Well, that's how I compare things, as per the purple-prose example above. I'll put the board I intend to use in the first column as my master, and that way the component numbering is more easily followed if I mod something to have another circuits' values. While I'm building I can refer back to my table & notes easily, helps cut down on mistakes creeping in while making mods.

For the table, inserting a line break every 5 or 10 rows on large tables makes it easier on the eyes and easier to find/keep-track of component values and reduces errors.
A single or double line break goes between each type of component: resistors and caps, pots, ICs.
Sometimes I'll even alternate the background colour if it's a big table, again helping keep things organised visually.

Caps is usually where I find more variance between schematics, resistors less so. Differences in pot tapers are common, and pot values too.



Anyway, I found it interesting that just comparing the first few components between two PCB suppliers' schematics has already turned up several anomalies.
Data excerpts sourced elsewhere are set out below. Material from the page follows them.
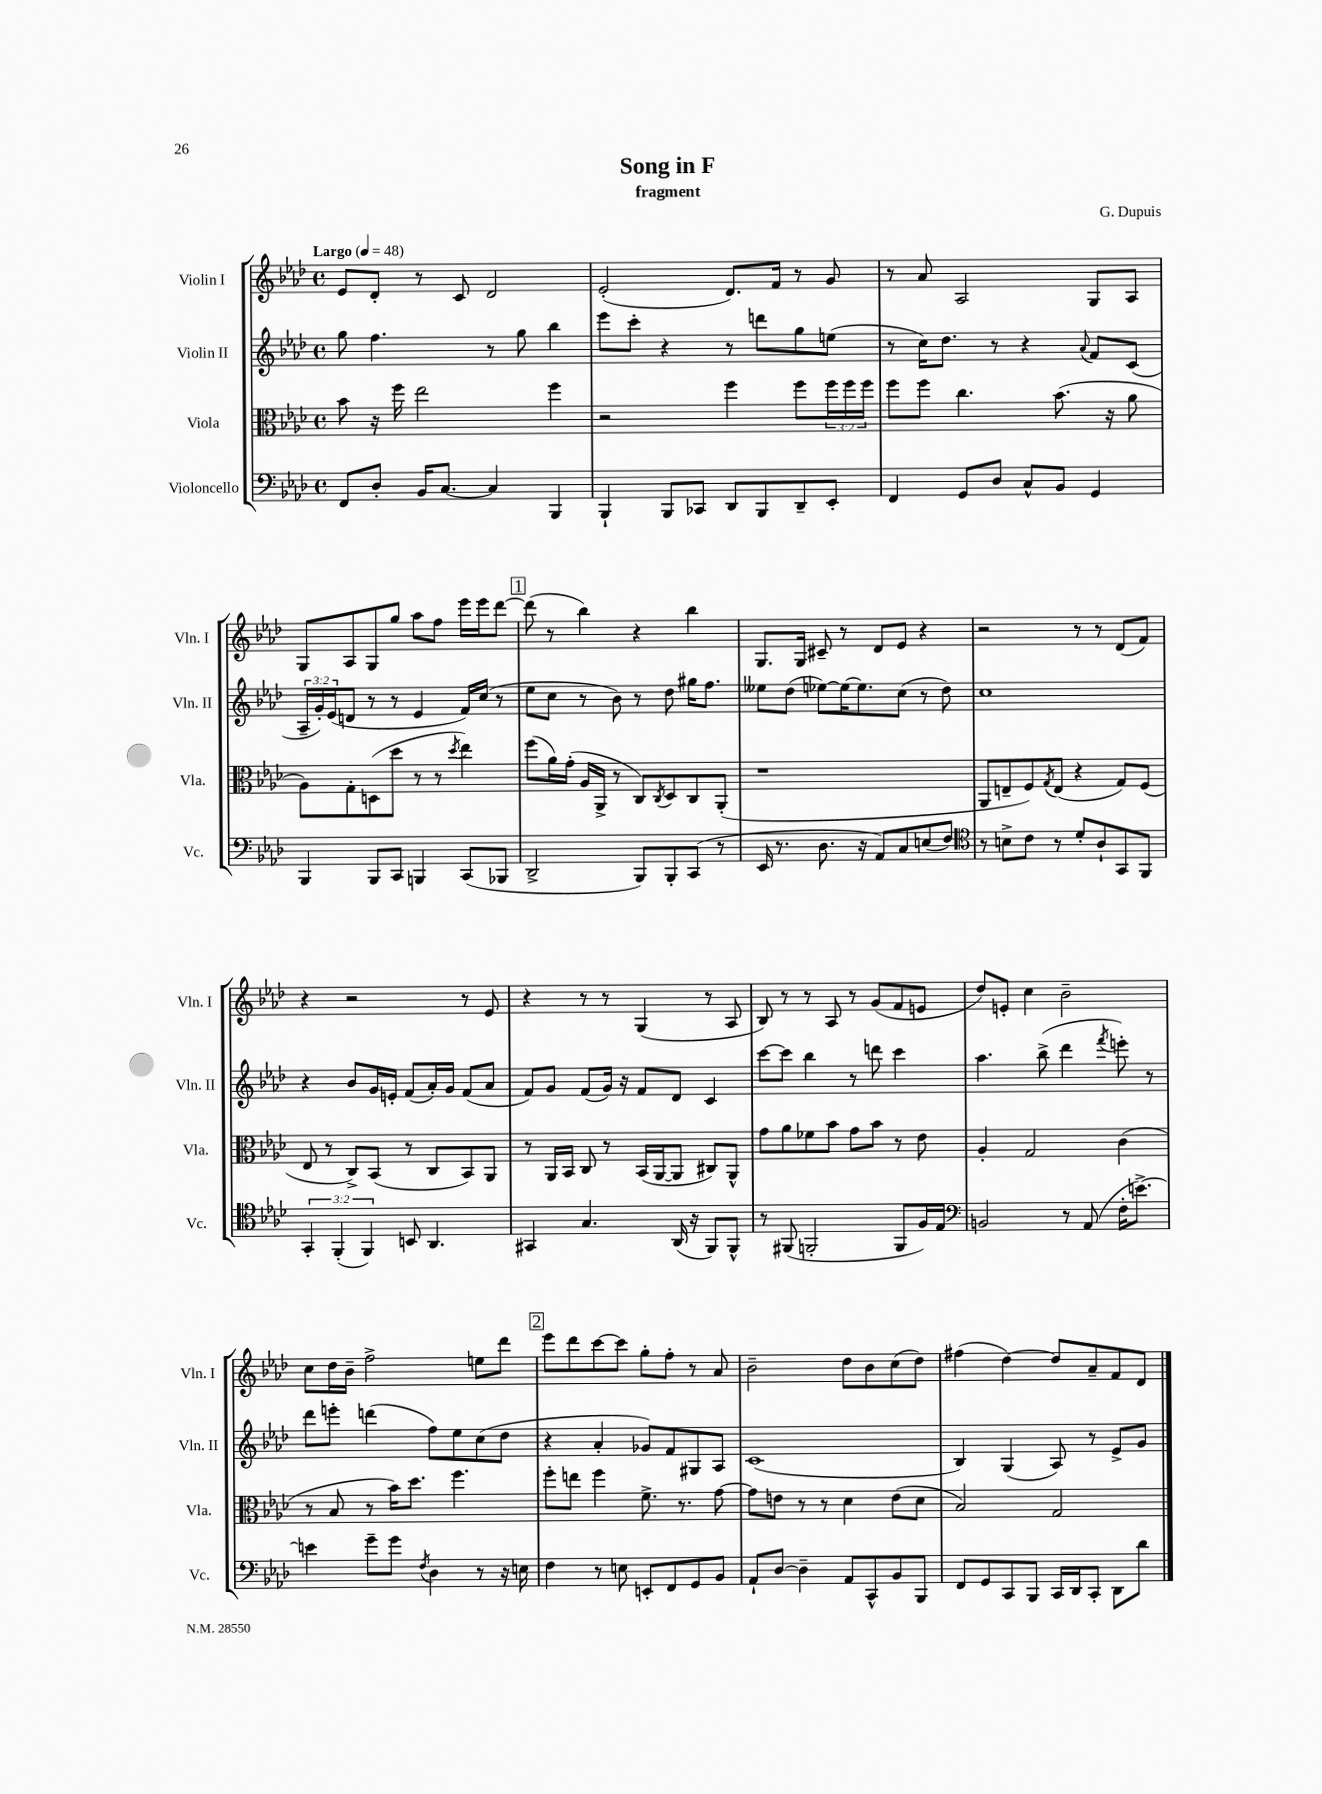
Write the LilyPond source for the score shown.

\header { title = "Song in F" composer = "G. Dupuis" subtitle = "fragment" }
<<
\new StaffGroup <<
\new Staff = "s0" \with { instrumentName = "Violin I" shortInstrumentName = "Vln. I" } {
    \clef treble \key aes \major \defaultTimeSignature \time 4/4 \tempo "Largo" 4 = 48
    ees'8 des'8-. r8 c'8 des'2 |
    ees'2-.( des'8.) f'16 r8 g'8 |
    r8 aes'8 aes2 g8 aes8 |
    g8 aes8 g8 g''8 aes''8 f''8 ees'''16 ees'''16 des'''8~ |
    \mark \markup { \box "1" } des'''8( r8 bes''4) r4 bes''4 |
    g8. g16 cis'8-- r8 des'8 ees'8 r4 |
    r2 r8 r8 des'8( f'8) |
    r4 r2 r8 ees'8 |
    r4 r8 r8 g4( r8 aes8 |
    bes8) r8 r8 aes8 r8 g'8( f'8 e'8 |
    des''8) e'8-. c''4 bes'2-- |
    c''8 des''16 bes'16-- f''2-> e''8 des'''8 |
    \mark \markup { \box "2" } ees'''8 des'''8 c'''8~ c'''8 g''8-. f''8-. r8 aes'8 |
    bes'2-- des''8 bes'8 c''8( des''8) |
    fis''4( des''4~) des''8 aes'8-- f'8 des'8 \bar "|." |
}
\new Staff = "s1" \with { instrumentName = "Violin II" shortInstrumentName = "Vln. II" } {
    \clef treble \key aes \major \defaultTimeSignature \time 4/4 \override Staff.TupletNumber.text = #tuplet-number::calc-fraction-text
    g''8 f''4. r8 g''8 bes''4 |
    ees'''8 c'''8-. r4 r8 d'''8 g''8 e''8( |
    r8 c''16) des''8. r8 r4 \appoggiatura { aes'8 } f'8 c'8( |
    \tuplet 3/2 { aes16-- g'16-.) ees'16( } d'8 r8 r8 ees'4 f'16) c''16( r8 |
    \mark \markup { \box "1" } ees''8 c''8 r8 bes'8) r8 des''8 gis''16 f''8. |
    eeses''8 des''8( ees''8~) ees''16~ ees''8. c''8( r8 des''8) |
    c''1 |
    r4 bes'8 g'16 e'16-. f'8( aes'16-.) g'16 f'8( aes'8 |
    f'8) g'8 f'8( g'16) r16 f'8 des'8 c'4 |
    c'''8~ c'''8 bes''4 r8 d'''8 c'''4 |
    aes''4. bes''8->( des'''4 \acciaccatura { f'''8 } e'''8-.) r8 |
    des'''8 e'''8-. d'''4( f''8) ees''8 c''8( des''8 |
    \mark \markup { \box "2" } r4 aes'4-. ges'8) f'8 gis8 aes8 |
    c'1( |
    bes4) g4( aes8) r8 ees'8-> g'8 \bar "|." |
}
\new Staff = "s2" \with { instrumentName = "Viola" shortInstrumentName = "Vla." } {
    \clef alto \key aes \major \defaultTimeSignature \time 4/4 \override Staff.TupletNumber.text = #tuplet-number::calc-fraction-text
    bes'8 r16 f''16 ees''2 f''4 |
    r2 f''4 f''8 \tuplet 3/2 { f''16 f''16 f''16 } |
    f''8 f''8 c''4. bes'8.( r16 aes'8 |
    aes8) g8-. d8( des''8 r8 r8 \acciaccatura { des''8 } ees''4) |
    \mark \markup { \box "1" } f''8( aes'16) g'16-.( aes16 aes,16-> r8 c8) \acciaccatura { c8 } des8 c8 aes,8-.( |
    r1 |
    aes,8 e8-- f8) \acciaccatura { g8 } e8( r4 g8) f8( |
    ees8 r8 c8->) bes,8( r8 c8 bes,8) aes,8 |
    r8 aes,16 bes,16 c8 r8 bes,16( aes,16~ aes,8 cis8) aes,8-^ |
    g'8 aes'8 fes'8 bes'8 g'8 bes'8 r8 ees'8 |
    aes4-. g2 c'4( |
    r8 bes8 r8 bes'16) des''8. f''4. |
    \mark \markup { \box "2" } f''8-. e''8 f''4 f'8.-> r8. g'8~ |
    g'8 e'8 r8 r8 des'4 e'8( des'8 |
    bes2) g2 \bar "|." |
}
\new Staff = "s3" \with { instrumentName = "Violoncello" shortInstrumentName = "Vc." } {
    \clef bass \key aes \major \defaultTimeSignature \time 4/4 \override Staff.TupletNumber.text = #tuplet-number::calc-fraction-text
    f,8 des8-. bes,16 c8.~ c4 bes,,4 |
    bes,,4-! bes,,8 ces,8 des,8 bes,,8 des,8-- ees,8-. |
    f,4 g,8 des8 c8-^ bes,8 g,4 |
    bes,,4 bes,,8 c,8 b,,4 c,8( bes,,8 |
    \mark \markup { \box "1" } des,2-> bes,,8) bes,,8-. c,8( r8 |
    ees,16 r8. des8. r16 aes,8) c8 e8( f8) |
    \clef tenor r8 b8-> c'8 r8 des'8-. aes8-! g,8 f,8 |
    \tuplet 3/2 { g,4-. f,4-.( f,4) } b,8 aes,4. |
    gis,4 g4. aes,16( r16 f,8) f,8-^ |
    r8 fis,8( f,2-. f,8 f16) ees16 |
    \clef bass b,2 r8 aes,8( f16-. e'8.~->) |
    e'4 g'8-- g'8 \acciaccatura { f8 } des4 r8 r16 e16 |
    \mark \markup { \box "2" } f4 r8 e8 e,8-. f,8 g,8 bes,8 |
    aes,8-! des8~ des4-- aes,8 c,8-^ bes,8 bes,,8 |
    f,8 g,8 c,8 bes,,8 c,16 des,16 c,8-. des,8 des'8 \bar "|." |
}
>>
>>
\layout { \context { \Score \remove "Bar_number_engraver" } }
Which supplier is correct about which is the "Bright" and which is the "Normal" channel? I don't know, I haven't compared the above two schematics/circuits completely yet, nor compared them to the original "Model T" schematic. Does it even matter that they differ as to which JFET gets the resistor/cap while the other channel's JFET goes straight to ground if both circuits work and each Bright channel sounds more trebley than the normal channel?
Again, I don't know, I'm not a circuit designer.

How you get from A to B doesn't matter, unless you're low on GAS!


PedalPCB is accurate to the original circuits, from what I've seen, but some other PCB suppliers not so much. I've found reverse HPF and LPF a lot — putting a cap before the resistor or after the resistor can potentially make a huge difference in sound, no? In a simple DOD 250 circuit, reversing the order of two components like that would, IMO, potentially make a significant difference in the way the pedal sounds or the way a pot behaves etc. Could be an improvement over the original circuit, a mistake, or an intentional change so as not to be a "clone"... whatever the reason, I like to know if it's original and if not then why it's not. I'm always looking to learn something new.

Hope the above helps somebody.


----------



## Dali (May 5, 2021)

Feral Feline said:


> Don't be so modest, sure you're good enough! You've been here longer than I have.  😸


Look again at my signature.

I'm still not sure what a diode do... (please don't answer me).


----------



## fig (May 27, 2021)

Don't forget Wilkie1s . It specs J201s.


----------



## mdc (May 27, 2021)

I think the big difference between the approach of the ModelFET and other sunn-ish pedals is that the ModelFET attempts to model the power section as opposed to just the preamp.


----------



## vlad7329 (Aug 28, 2022)

Has anyone checked the schematic from the builddoc?

I want to make my own board, but would appreciate verification on whether it works as intended


----------